SAS, the Scandinavian Airlines, noticed a decrease in the number of travelers in its 10 airports in the first three months of 2019. According to a recent WWF survey, 23% of Swedes reduced their air travel in 2018 due to climate considerations. More recently UBS questioned 6,000 people from the US and Europe and reported that one in five people had reduced the number of flights taken over the last year because of the impact of climate change. The study notes that the ‘Greta effect’ could change flight habits in wealthier parts of the world and especially in Europe and the US. The report predicts the number of flights in the EU will increase by just 1.5% per year, which is half the rate expected by Airbus, and that growth in US flights would fall from the 2.1% expected to just 1.3%. This change could have a massive impact on aircraft manufacturers, with new engines orders put at risk if conscious travelers modify their habits and opt to travel by train or boat instead.

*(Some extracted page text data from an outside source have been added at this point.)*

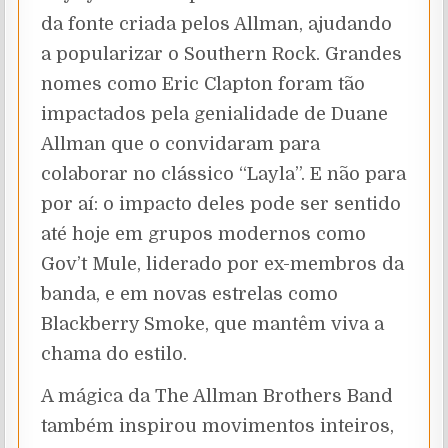
da fonte criada pelos Allman, ajudando
a popularizar o Southern Rock. Grandes
nomes como Eric Clapton foram tão
impactados pela genialidade de Duane
Allman que o convidaram para
colaborar no clássico “Layla”. E não para
por aí: o impacto deles pode ser sentido
até hoje em grupos modernos como
Gov’t Mule, liderado por ex-membros da
banda, e em novas estrelas como
Blackberry Smoke, que mantêm viva a
chama do estilo.
A mágica da The Allman Brothers Band
também inspirou movimentos inteiros,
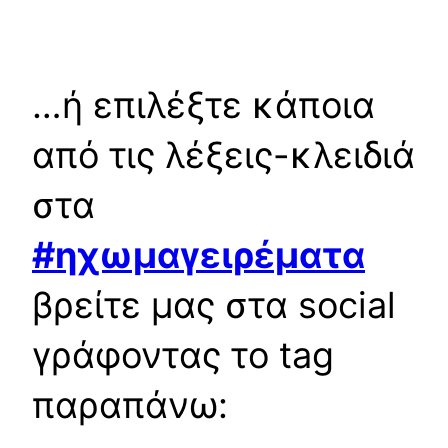
…ή επιλέξτε κάποια
από τις λέξεις-κλειδιά
στα
#ηχωμαγειρέματα
βρείτε μας στα social
γράφοντας το tag
παραπάνω:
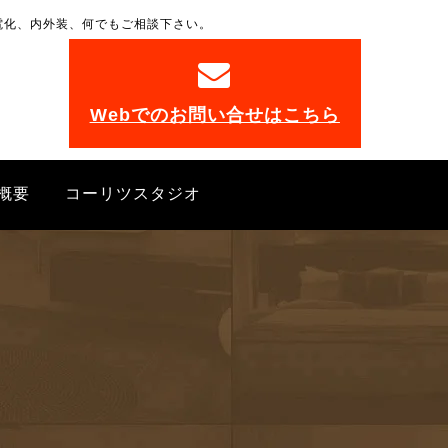
電化、内外装、何でもご相談下さい。
。
Webでのお問い合せはこちら
概要
コーリツスタジオ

In answer to the urgency of climate change, countries are in the process of putting in place stricter regulations for the aviation sector. In 2018 Sweden introduced a tax on airline tickets, 6 EUR per passenger on domestic routes and up to 39 EUR on long journey. In France, there was mention of banning some local air travel, when these journeys could be replaced by trains (max 4 hours by train), and finally a future introduction of an ecotax on French air travel from €1.5 on domestic and intra-European flights to €18 on international business class flights was decided. In Switzerland, the Parliament approved a proposal on the 19th of September, saying that air passengers would pay a tax based on the effect of each flight on the climate (between 30 and 130 CHF). Germany plans to cut taxes for train journeys by almost 2/3rds while increasing the tax paid on flights and establishing a minimum level for airfares. At an EU level, a reform of energy tax is being discussed, including a new energy tax on the aviation sector to meet its climate targets. While the airline sector is part of the emission trading system, it currently still benefits from tax exemptions and other waives to compete with non-EU airlines.
At company level: there are more and more companies trying to mitigate their business journey by plane. In France, between 2012 and 2017, business travel decreased by 30% for domestic flights and by 9 % on all flights. As examples like the Banque de France decided to reduce its carbon footprint and encourage its employees to use trains when the distance of the journey is less than 3.5 hours. Recently, even KLM-Air France announced they will cancel a daily service between Brussels and Amsterdam in order to reduce short-haul flights, encouraging users to switch to train. At Quaero, we have invested in our videoconference system to avoid unnecessary business trips and we actively encourage teams to choose trains rather than air travel. Some companies are deciding to offset the carbon emissions as a result of air-travel, investing in land restoration or reforestation to reduce their net emissions.
However, this no-flight movement doesn’t affect the entire population the same way, especially in emerging markets where the growing middle class is expecting to increase their flight travels. The growth of low-cost airlines means air travel is now more affordable than ever, and until alternative transportation is in place it’s hard to see the trend changing.
While the flight shame movement doesn’t appear everywhere yet, the increasing pressure on talking climate change, show that consumers choices are evolving rapidly, and this can have impact on many industries that are part of the aviation sector.